In summary, in this study we have developed a methylation sensor to image the dynamics of methylation in the H3-K9 mark. Its operation relies on degron protease blockade by methylation in the H3-K9 mark. The compelling evidence presented in this report demonstrates the power of the degron-blockade-methylation-imaging sensor for real-time monitoring of histone methylation in various cells as well as xenografts generated in small living animals. The degron-blockade-methylation sensor is sensitive and specific enough to image dimethylation flux of the H3-K9 mark. It is capable of detecting methylation modulation in response to different methyltransferase and demethylase inhibitors in intact cells and small animals.

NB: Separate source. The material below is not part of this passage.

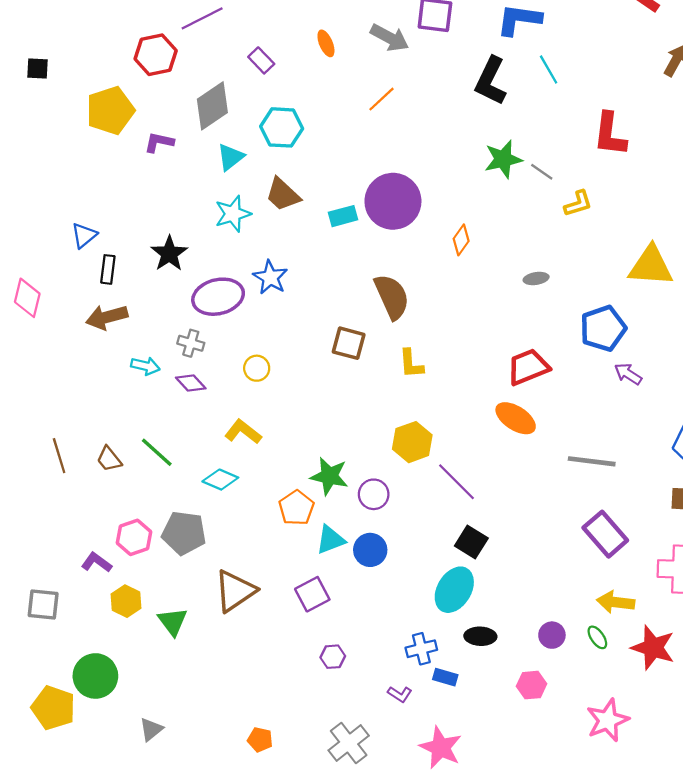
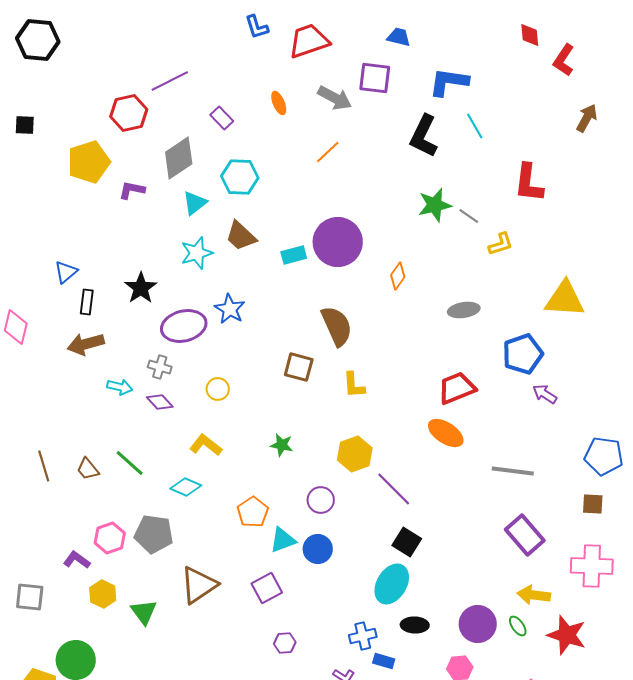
gray ellipse: (536, 278) -> (464, 310), size x1.4
green star: (329, 476) -> (282, 445), moved, size x0.7
purple circle: (552, 635) -> (478, 624), size x1.6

Overall, this imaging sensor will pave the way for the development of novel small molecule drugs targeting the H3-K9 methylation mark. By replacing the 13 amino acid peptide and interacting domain, this sensor could be used to image other important histone lysine methylation marks. However, further studies that test various other interaction partners and histone methylation domains (H3-K4, H3-K27, H3-K36, H3-K79, and H4-K20) will be required to ascertain the generalizability of the protease blockade sensor.

Methods

Refer to the Supporting Information for methods. All experiments were repeated a minimum of three times with triplicate samples at each time.